= Beginning of Section =

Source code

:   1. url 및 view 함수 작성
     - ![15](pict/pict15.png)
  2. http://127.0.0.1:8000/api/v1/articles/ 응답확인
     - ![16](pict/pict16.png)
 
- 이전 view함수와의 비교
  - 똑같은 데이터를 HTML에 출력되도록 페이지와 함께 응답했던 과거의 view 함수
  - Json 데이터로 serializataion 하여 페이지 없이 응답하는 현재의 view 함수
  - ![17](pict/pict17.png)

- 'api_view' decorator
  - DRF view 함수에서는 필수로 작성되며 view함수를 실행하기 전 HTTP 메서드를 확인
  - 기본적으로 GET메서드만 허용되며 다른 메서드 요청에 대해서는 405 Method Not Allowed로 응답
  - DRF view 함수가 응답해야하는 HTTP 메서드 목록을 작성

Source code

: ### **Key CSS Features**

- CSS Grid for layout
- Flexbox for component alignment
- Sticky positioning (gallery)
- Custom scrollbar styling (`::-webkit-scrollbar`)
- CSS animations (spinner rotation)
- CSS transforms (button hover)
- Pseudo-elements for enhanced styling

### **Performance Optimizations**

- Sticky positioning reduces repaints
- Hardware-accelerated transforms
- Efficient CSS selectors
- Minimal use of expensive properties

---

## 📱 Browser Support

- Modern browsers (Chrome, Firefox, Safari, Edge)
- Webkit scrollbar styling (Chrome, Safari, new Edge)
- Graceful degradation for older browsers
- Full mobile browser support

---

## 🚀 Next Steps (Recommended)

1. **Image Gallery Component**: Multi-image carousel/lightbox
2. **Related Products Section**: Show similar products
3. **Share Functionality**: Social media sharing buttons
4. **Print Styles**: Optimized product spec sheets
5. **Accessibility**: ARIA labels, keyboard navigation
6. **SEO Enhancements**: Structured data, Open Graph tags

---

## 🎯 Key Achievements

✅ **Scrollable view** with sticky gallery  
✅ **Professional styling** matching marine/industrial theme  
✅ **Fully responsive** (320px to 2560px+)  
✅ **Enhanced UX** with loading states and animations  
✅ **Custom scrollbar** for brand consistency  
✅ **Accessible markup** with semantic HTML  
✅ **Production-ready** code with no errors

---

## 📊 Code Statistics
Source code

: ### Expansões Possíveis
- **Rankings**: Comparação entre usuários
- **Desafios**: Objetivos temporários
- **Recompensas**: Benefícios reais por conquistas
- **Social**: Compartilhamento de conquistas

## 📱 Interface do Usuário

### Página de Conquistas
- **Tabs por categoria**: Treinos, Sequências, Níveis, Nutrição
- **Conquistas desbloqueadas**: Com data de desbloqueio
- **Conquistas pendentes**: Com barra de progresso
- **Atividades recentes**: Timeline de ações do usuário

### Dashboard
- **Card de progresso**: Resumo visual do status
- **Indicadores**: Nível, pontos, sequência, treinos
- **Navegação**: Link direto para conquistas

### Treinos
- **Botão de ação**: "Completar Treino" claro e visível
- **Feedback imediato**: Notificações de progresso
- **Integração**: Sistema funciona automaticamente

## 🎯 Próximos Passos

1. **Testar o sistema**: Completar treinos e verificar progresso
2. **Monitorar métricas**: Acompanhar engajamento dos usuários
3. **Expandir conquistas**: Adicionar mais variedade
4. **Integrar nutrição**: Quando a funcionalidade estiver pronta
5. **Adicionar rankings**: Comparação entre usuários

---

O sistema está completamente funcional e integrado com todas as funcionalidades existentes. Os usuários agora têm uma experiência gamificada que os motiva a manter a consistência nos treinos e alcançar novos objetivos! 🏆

= End of Section =

> _AIM OF THE TASK_
Every record is to be retyped exactly as given.

> _EXERCISE SOLUTION_
Source code

:   1. url 및 view 함수 작성
     - ![15](pict/pict15.png)
  2. http://127.0.0.1:8000/api/v1/articles/ 응답확인
     - ![16](pict/pict16.png)
 
- 이전 view함수와의 비교
  - 똑같은 데이터를 HTML에 출력되도록 페이지와 함께 응답했던 과거의 view 함수
  - Json 데이터로 serializataion 하여 페이지 없이 응답하는 현재의 view 함수
  - ![17](pict/pict17.png)

- 'api_view' decorator
  - DRF view 함수에서는 필수로 작성되며 view함수를 실행하기 전 HTTP 메서드를 확인
  - 기본적으로 GET메서드만 허용되며 다른 메서드 요청에 대해서는 405 Method Not Allowed로 응답
  - DRF view 함수가 응답해야하는 HTTP 메서드 목록을 작성

Source code

: ### **Key CSS Features**

- CSS Grid for layout
- Flexbox for component alignment
- Sticky positioning (gallery)
- Custom scrollbar styling (`::-webkit-scrollbar`)
- CSS animations (spinner rotation)
- CSS transforms (button hover)
- Pseudo-elements for enhanced styling

### **Performance Optimizations**

- Sticky positioning reduces repaints
- Hardware-accelerated transforms
- Efficient CSS selectors
- Minimal use of expensive properties

---

## 📱 Browser Support

- Modern browsers (Chrome, Firefox, Safari, Edge)
- Webkit scrollbar styling (Chrome, Safari, new Edge)
- Graceful degradation for older browsers
- Full mobile browser support

---

## 🚀 Next Steps (Recommended)

1. **Image Gallery Component**: Multi-image carousel/lightbox
2. **Related Products Section**: Show similar products
3. **Share Functionality**: Social media sharing buttons
4. **Print Styles**: Optimized product spec sheets
5. **Accessibility**: ARIA labels, keyboard navigation
6. **SEO Enhancements**: Structured data, Open Graph tags

---

## 🎯 Key Achievements

✅ **Scrollable view** with sticky gallery  
✅ **Professional styling** matching marine/industrial theme  
✅ **Fully responsive** (320px to 2560px+)  
✅ **Enhanced UX** with loading states and animations  
✅ **Custom scrollbar** for brand consistency  
✅ **Accessible markup** with semantic HTML  
✅ **Production-ready** code with no errors

---

## 📊 Code Statistics
Source code

: ### Expansões Possíveis
- **Rankings**: Comparação entre usuários
- **Desafios**: Objetivos temporários
- **Recompensas**: Benefícios reais por conquistas
- **Social**: Compartilhamento de conquistas

## 📱 Interface do Usuário

### Página de Conquistas
- **Tabs por categoria**: Treinos, Sequências, Níveis, Nutrição
- **Conquistas desbloqueadas**: Com data de desbloqueio
- **Conquistas pendentes**: Com barra de progresso
- **Atividades recentes**: Timeline de ações do usuário

### Dashboard
- **Card de progresso**: Resumo visual do status
- **Indicadores**: Nível, pontos, sequência, treinos
- **Navegação**: Link direto para conquistas

### Treinos
- **Botão de ação**: "Completar Treino" claro e visível
- **Feedback imediato**: Notificações de progresso
- **Integração**: Sistema funciona automaticamente

## 🎯 Próximos Passos

1. **Testar o sistema**: Completar treinos e verificar progresso
2. **Monitorar métricas**: Acompanhar engajamento dos usuários
3. **Expandir conquistas**: Adicionar mais variedade
4. **Integrar nutrição**: Quando a funcionalidade estiver pronta
5. **Adicionar rankings**: Comparação entre usuários

---

O sistema está completamente funcional e integrado com todas as funcionalidades existentes. Os usuários agora têm uma experiência gamificada que os motiva a manter a consistência nos treinos e alcançar novos objetivos! 🏆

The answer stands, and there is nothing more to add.